ASSIGNMENT A:
Answer these questions from the long-term care article:
(i) How many Americans aged 65 and older are projected for 2050?
(ii) What share of individuals over age 65 does the Administration for Community Living expect will need some form of long-term care?
(iii) What is the youngest age at which some long-term care facilities accept residents?
ASSIGNMENT B: Repeat the passage of the long-term care article starting at "This article provides" and ending at "with long-term needs.".
ASSIGNMENT C: Condense the paragraph of the long-term care article that begins "At the same time, the Administration for Community Living" into one shorter sentence that keeps its main facts.

EXTRACTED TEXT:
##########

Long Term Care Facilities: Services, Types of Care, and Important Statistics
July 21st, 2025 | 7 min. read

The United States is undergoing a significant demographic shift that directly affects long-term care (LTC) demand and healthcare professional liability (HPL) exposure. According to the U.S. Census Bureau’s 2023 population projections (Table 3), the number of Americans aged 65 and older is expected to increase from 63.3 million in 2025 to 71.2 million by 2030 and 82.1 million by 2050. By the end of this decade, more than one in five Americans will be 65 or older.
At the same time, the Administration for Community Living (ACL) estimates that nearly 70 percent of individuals over age 65 will require some form of long-term care during their lifetime. This trend will place increasing pressure on LTC providers, including nursing homes, assisted living facilities, and home care services, to meet the needs of a growing and medically complex population.
This article provides an overview of residential long-term care facilities and their HPL insurance needs. While non-residential services such as home healthcare and adult day care also require coverage, this series will focus exclusively on residential facilities and their unique risk exposures.
Understanding Long-Term Care Services
Long-term care services can be provided in three main settings:
- At-Home Care – Personal care and medical services delivered in a private residence.
- Day or Outpatient Services – Facilities offering non-residential, daytime care and support.
- Residential Care Facilities – 24/7 housing and healthcare for individuals with long-term needs.
All of these providers require HPL insurance due to the inherent risks of serving aging populations, particularly those with functional or cognitive impairments. While most long-term care facilities cater to seniors 65 and older, some accept residents as young as 55, depending on their services and state regulations.

##########

(Transcribed page contents)

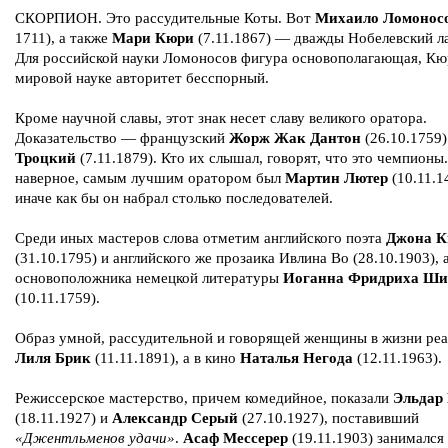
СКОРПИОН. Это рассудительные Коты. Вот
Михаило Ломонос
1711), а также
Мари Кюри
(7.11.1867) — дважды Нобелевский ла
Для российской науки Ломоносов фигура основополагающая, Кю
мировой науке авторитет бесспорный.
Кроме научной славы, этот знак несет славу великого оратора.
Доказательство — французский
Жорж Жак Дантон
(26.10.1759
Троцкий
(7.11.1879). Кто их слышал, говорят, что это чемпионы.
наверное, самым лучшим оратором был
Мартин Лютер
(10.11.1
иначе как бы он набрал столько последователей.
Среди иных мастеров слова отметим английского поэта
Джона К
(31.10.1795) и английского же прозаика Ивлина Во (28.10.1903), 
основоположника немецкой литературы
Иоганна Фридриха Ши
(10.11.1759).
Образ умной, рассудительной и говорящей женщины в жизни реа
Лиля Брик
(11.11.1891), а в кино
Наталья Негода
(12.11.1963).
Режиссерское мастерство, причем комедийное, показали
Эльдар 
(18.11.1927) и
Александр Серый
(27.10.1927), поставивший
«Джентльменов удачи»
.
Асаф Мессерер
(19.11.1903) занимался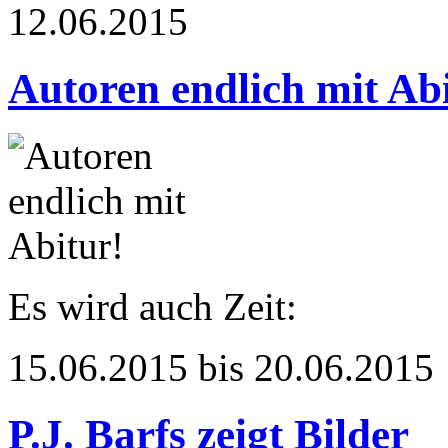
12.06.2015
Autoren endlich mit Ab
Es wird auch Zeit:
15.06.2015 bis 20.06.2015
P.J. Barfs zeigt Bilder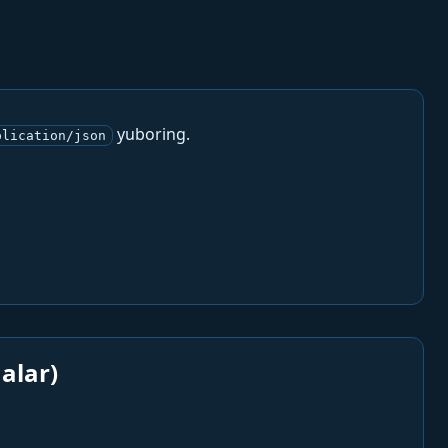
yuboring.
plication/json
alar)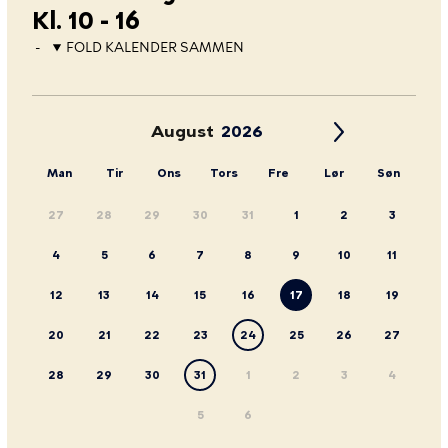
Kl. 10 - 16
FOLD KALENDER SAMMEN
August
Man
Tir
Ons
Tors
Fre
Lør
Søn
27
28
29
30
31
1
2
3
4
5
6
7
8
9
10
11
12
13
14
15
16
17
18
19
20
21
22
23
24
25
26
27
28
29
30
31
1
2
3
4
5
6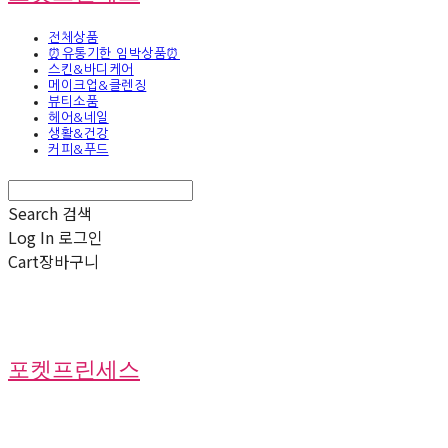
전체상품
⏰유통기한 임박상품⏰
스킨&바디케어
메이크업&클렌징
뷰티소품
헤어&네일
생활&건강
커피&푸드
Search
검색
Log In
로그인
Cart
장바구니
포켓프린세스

##########

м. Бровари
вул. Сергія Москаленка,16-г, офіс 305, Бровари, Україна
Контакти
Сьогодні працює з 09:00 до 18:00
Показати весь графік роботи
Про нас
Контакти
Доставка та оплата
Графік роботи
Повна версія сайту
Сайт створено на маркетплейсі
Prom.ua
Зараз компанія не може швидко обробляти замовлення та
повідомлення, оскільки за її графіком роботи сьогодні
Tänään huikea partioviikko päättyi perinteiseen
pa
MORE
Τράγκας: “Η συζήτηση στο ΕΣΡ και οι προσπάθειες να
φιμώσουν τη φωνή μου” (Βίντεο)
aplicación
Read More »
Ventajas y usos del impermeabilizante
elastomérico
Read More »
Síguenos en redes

##########

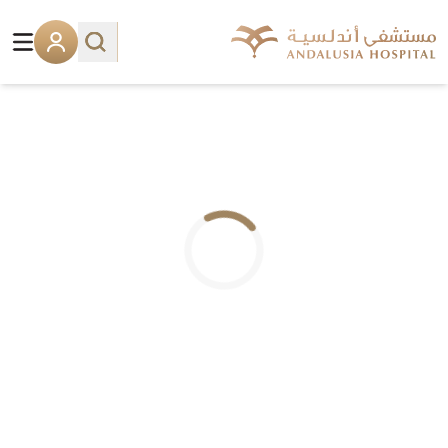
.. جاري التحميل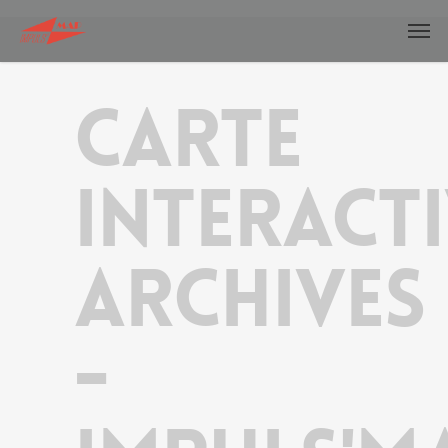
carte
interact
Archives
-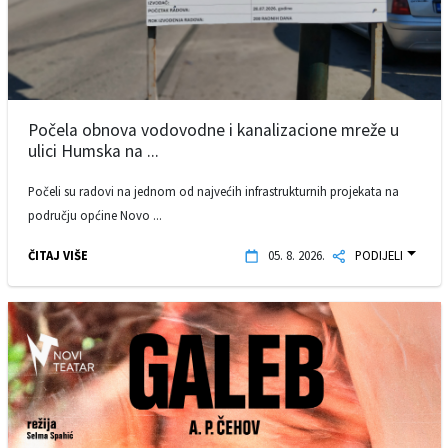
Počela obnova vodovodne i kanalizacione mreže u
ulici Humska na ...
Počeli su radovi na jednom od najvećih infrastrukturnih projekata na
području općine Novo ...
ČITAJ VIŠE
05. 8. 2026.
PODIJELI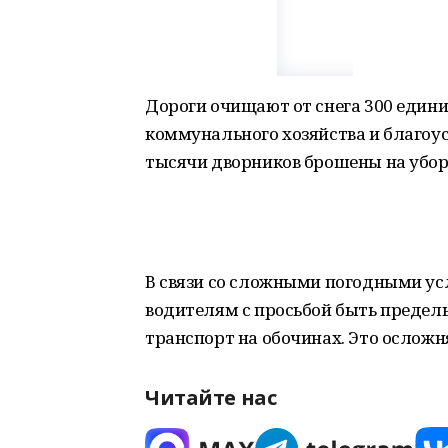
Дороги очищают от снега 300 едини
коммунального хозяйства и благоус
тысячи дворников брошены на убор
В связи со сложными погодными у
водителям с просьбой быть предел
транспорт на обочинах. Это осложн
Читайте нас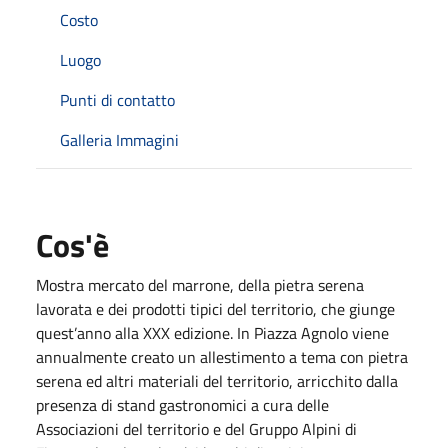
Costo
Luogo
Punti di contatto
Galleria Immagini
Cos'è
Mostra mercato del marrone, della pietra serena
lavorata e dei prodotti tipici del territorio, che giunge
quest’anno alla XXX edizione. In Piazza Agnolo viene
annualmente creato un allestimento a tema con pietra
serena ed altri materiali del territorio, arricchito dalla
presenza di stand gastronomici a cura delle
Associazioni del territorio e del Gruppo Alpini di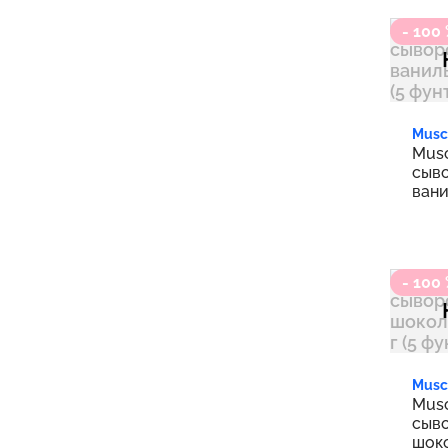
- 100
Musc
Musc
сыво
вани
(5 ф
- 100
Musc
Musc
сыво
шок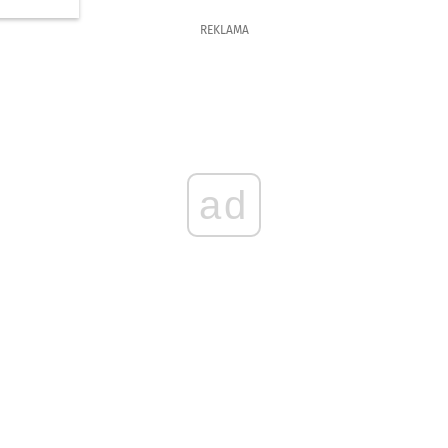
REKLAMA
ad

##########

TASK SOLUTION A:
(i) 82.1 million
(ii) Nearly 70 percent
(iii) 55

TASK SOLUTION B:
This article provides an overview of residential long-term care facilities and their HPL insurance needs. While non-residential services such as home healthcare and adult day care also require coverage, this series will focus exclusively on residential facilities and their unique risk exposures.
Understanding Long-Term Care Services
Long-term care services can be provided in three main settings:
- At-Home Care – Personal care and medical services delivered in a private residence.
- Day or Outpatient Services – Facilities offering non-residential, daytime care and support.
- Residential Care Facilities – 24/7 housing and healthcare for individuals with long-term needs.

TASK SOLUTION C: The Administration for Community Living estimates that nearly 70 percent of people over 65 will need long-term care at some point, which will increase pressure on nursing homes, assisted living facilities, and home care services to serve a growing, medically complex population.